Relational nouns, pronouns, and resumption

Ash Asudeh
Carleton University

This article has now been published as follows:
  author =	{Ash Asudeh},
  title =	{Relational Nouns, Pronouns, and Resumption},
  journal =	{Linguistics and Philosophy},
  year = 	2005,
  volume =	28,
  pages =	{375--446}

If you cannot access the published version, please contact me for a copy.

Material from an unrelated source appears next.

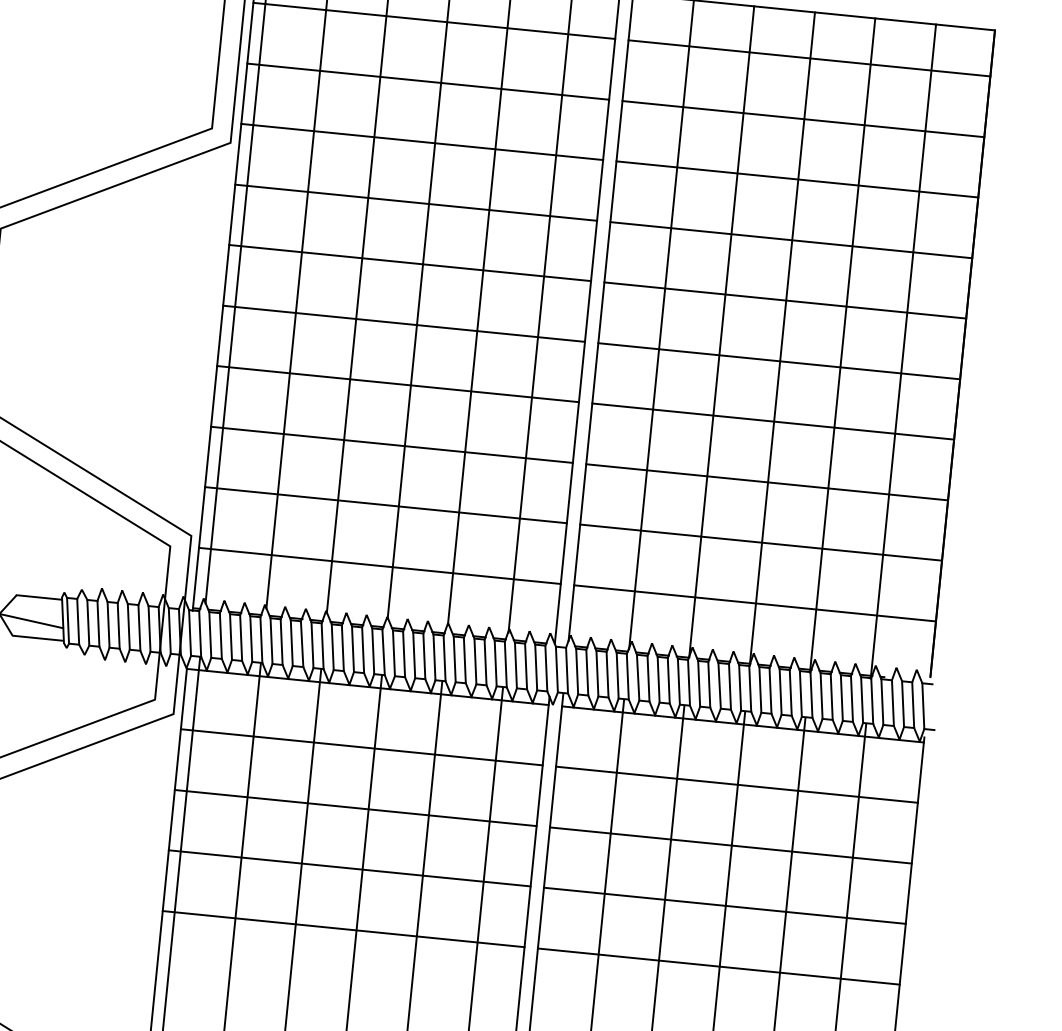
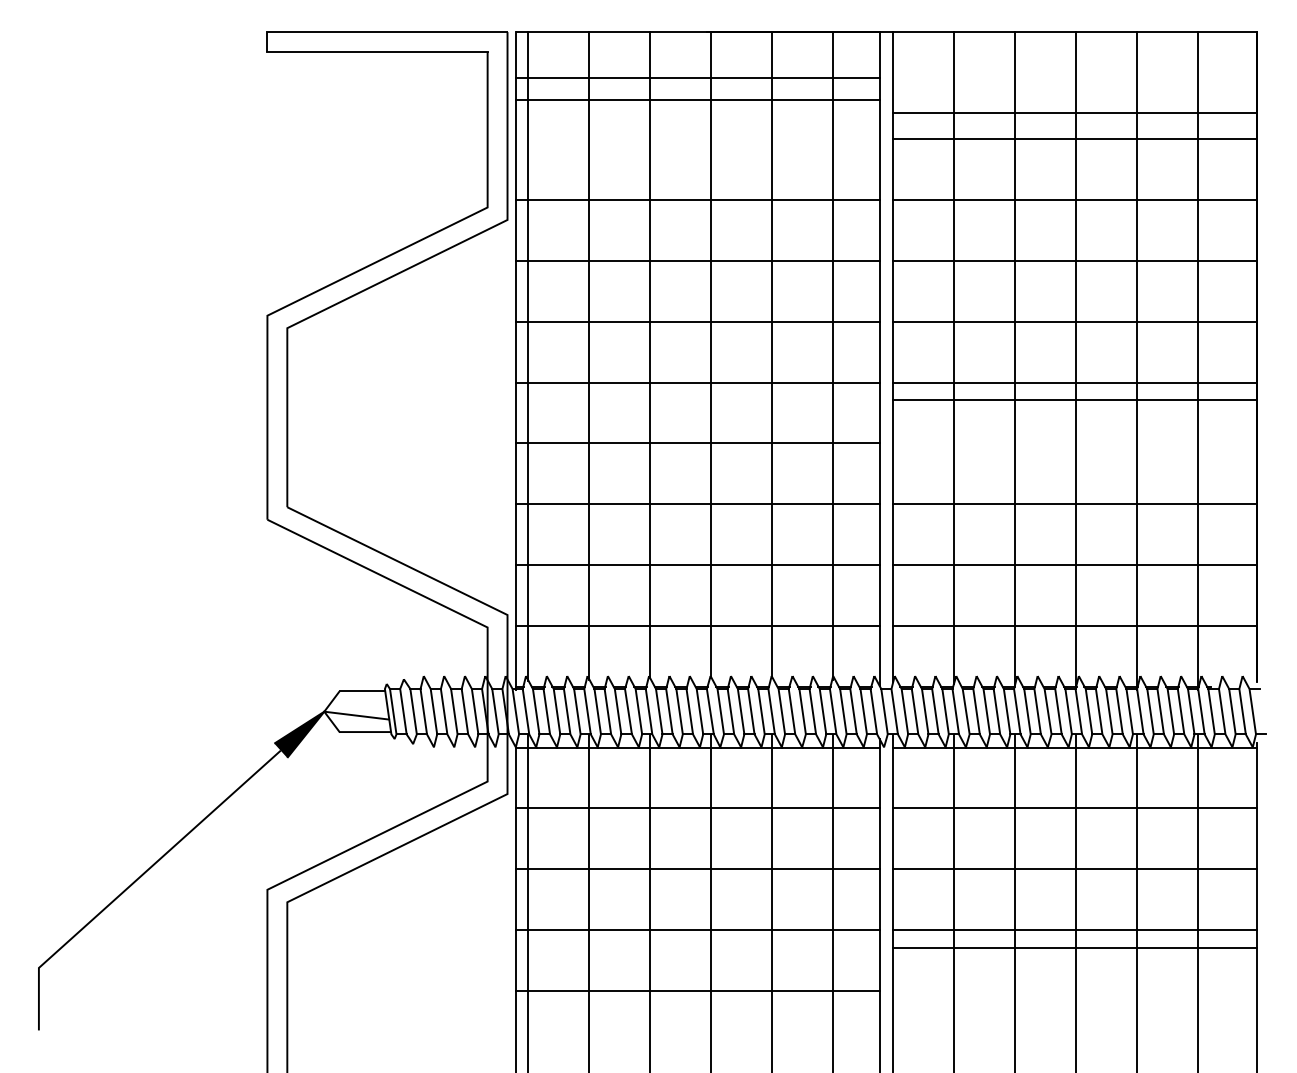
line: (808, 58) -> (1074, 113), moved
line: (427, 81) -> (697, 100), moved
line: (772, 421) -> (1074, 400), moved
line: (718, 966) -> (1074, 948), moved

This paper presents a variable-free analysis of relational nouns in Glue Semantics, within a Lexical Functional Grammar (LFG) architecture. Relational nouns and resumptive pronouns are bound using the usual binding mechanisms of LFG. Special attention is paid to the bound readings of relational nouns, how these interact with genitives and obliques, and their behaviour with respect to scope, crossover and reconstruction. I consider a puzzle that arises regarding relational nouns and resumptive pronouns, given that relational nouns can have bound readings and resumptive pronouns are just a specific instance of bound pronouns. The puzzle is: why is it impossible for bound implicit arguments of relational nouns to be resumptive? The puzzle is highlighted by a well known variety of variable-free semantics, where pronouns and relational noun phrases are identical both in category and (base) type. I show that the puzzle also arises for an established variable-based theory. I present an analysis of resumptive pronouns that crucially treats resumptives in terms of the resource logic linear logic that underlies Glue Semantics: a resumptive pronoun is a perfectly ordinary pronoun that constitutes a surplus resource; this surplus resource requires the presence of a resumptive-licensing resource consumer, a manager resource. Manager resources properly distinguish between resumptive pronouns and bound relational nouns, based on differences between them at the level of semantic structure. The resumptive puzzle is thus solved. The paper closes by considering the solution in light of the hypothesis of direct compositionality. It is argued that a directly compositional version of the theory is possible, although perhaps not desirable. The implications for direct compositionality are considered.